The JKM-TTF peak winter price spreads narrowed over September but are still in the 3-4 $/mmbtu range. At those levels, JKM prices are pulling spot cargoes—including from the US, West Africa and reloads from Europe—to the Northeast Asian market, leaving few spare cargoes for Europe.
Going into the gas winter, the key question is exactly how much Chinese LNG demand will there be? 2018 has already seen another surge in underlying Chinese demand, up by 24 bcm y/y over the first seven months of the year and posting average y/y growth of 28% in the summer months. Applying the same winter season uplift that we saw last year to this summer’s average daily demand suggests that over the six-month period between October 2018 and March 2019, China’s gas demand would be higher by some 41 bcm y/y. If we soften the summer base to allow for higher storage injections possibly being reflected in those demand numbers, that would still suggest y/y demand growth of 30 bcm (5 bcm per month).
China will pull on supply from sources other than LNG. A rise in domestic gas production growth in recent months has led us to be more supportive on domestic supply this winter—we now expect it to add some 6-7 bcm y/y over the coming six months. Pipeline imports will likely increase as well, but the absence of significant expansions in West-East pipeline capacity suggests that Central Asian supplies are unlikely to add more than 3 bcm of y/y growth.
That leaves China with at least a 20 bcm incremental demand hole to fill on paper, so LNG takes are likely to be dictated by available regas capacity. Some 5.5 Mt of LNG could be imported over the entire winter through new regas capacity that was not available at the start of Q4 17. In terms of terminals operational last winter, 4.1 Mt of ‘spare’ capacity was available based on nameplate capacity during the peak heating season of December to February—just 1.2 Mt in the north and 2.9 Mt in the south. The main uncertainty is the extent to which existing terminal capacity has been expanded by debottlenecking of downstream takeaway capacity. Even relative to our forecast that Chinese LNG imports will be up by 4.0 Mt in Q4 18 and 3.75 Mt in Q1 19 (10.5 bcm combined), there is some potential upside on those already very chunky increases. In terms of Chinese fundamentals, this fills around half of the remaining ‘demand hole’, pointing to another winter that China will only navigate with considerable shedding of industrial load.
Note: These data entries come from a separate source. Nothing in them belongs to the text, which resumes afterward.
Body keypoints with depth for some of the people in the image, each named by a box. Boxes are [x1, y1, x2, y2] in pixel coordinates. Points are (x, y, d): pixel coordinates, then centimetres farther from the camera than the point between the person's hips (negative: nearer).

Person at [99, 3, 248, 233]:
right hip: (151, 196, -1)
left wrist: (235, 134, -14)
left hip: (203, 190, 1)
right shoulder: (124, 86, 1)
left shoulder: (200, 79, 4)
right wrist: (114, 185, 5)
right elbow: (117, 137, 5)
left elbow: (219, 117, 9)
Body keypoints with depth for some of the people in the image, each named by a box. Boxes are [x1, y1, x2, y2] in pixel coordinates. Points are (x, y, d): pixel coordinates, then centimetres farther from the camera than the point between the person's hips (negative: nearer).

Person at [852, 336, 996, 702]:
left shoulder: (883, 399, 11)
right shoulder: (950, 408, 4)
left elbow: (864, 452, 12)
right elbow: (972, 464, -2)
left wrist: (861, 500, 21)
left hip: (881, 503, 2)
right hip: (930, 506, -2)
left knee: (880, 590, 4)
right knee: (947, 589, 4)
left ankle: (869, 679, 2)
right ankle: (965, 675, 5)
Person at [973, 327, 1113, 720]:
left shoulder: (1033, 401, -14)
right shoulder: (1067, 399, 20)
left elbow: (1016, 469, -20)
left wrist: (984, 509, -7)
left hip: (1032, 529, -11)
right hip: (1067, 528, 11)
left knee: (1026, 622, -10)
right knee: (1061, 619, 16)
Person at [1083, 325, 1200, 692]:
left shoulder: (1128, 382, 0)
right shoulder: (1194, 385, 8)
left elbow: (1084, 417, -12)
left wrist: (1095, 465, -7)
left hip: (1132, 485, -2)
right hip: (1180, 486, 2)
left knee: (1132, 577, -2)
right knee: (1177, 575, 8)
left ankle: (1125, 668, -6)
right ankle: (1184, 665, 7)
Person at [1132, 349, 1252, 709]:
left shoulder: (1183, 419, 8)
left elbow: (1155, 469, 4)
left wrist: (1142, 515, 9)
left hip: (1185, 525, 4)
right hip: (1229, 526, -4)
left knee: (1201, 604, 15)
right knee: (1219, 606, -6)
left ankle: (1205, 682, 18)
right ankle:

Incremental LNG demand is also likely to be seen in Korea and South Asia. Meanwhile, we expect that total global winter supply will be up by 10.8 Mt y/y. Overall, this means European LNG imports will fall by just 0.2 Mt y/y in Q4 18 but grow by 0.8 Mt y/y in Q1 19, although most of that increase will occur in March. A colder-than-normal winter in Northeast Asia will see additional cargoes attracted to the region, pushing the LNG available to Europe further downwards.
With JKM peak winter futures prices staying just above the peak of 16% of Brent for spot LNG prices over the last few months, the real key metric for the market is the JKM-TTF spread, which has been trading largely in the 3–4 $/mmbtu range this summer, but is moving to the lower end of that range as the TTF surges on low storage levels and rampant carbon prices. A move below 3.1 $/mmbtu would discourage EU reloads, including Yamal volumes transhipped via European regas facilities. For peak winter, we expect that Yamal gas will be needed in Northeast Asia, keeping the spread above the 3.1 $/mmbtu level, but the subsequent summer is looking more relaxed and more gas should be seen in Europe, allowing the spread to narrow.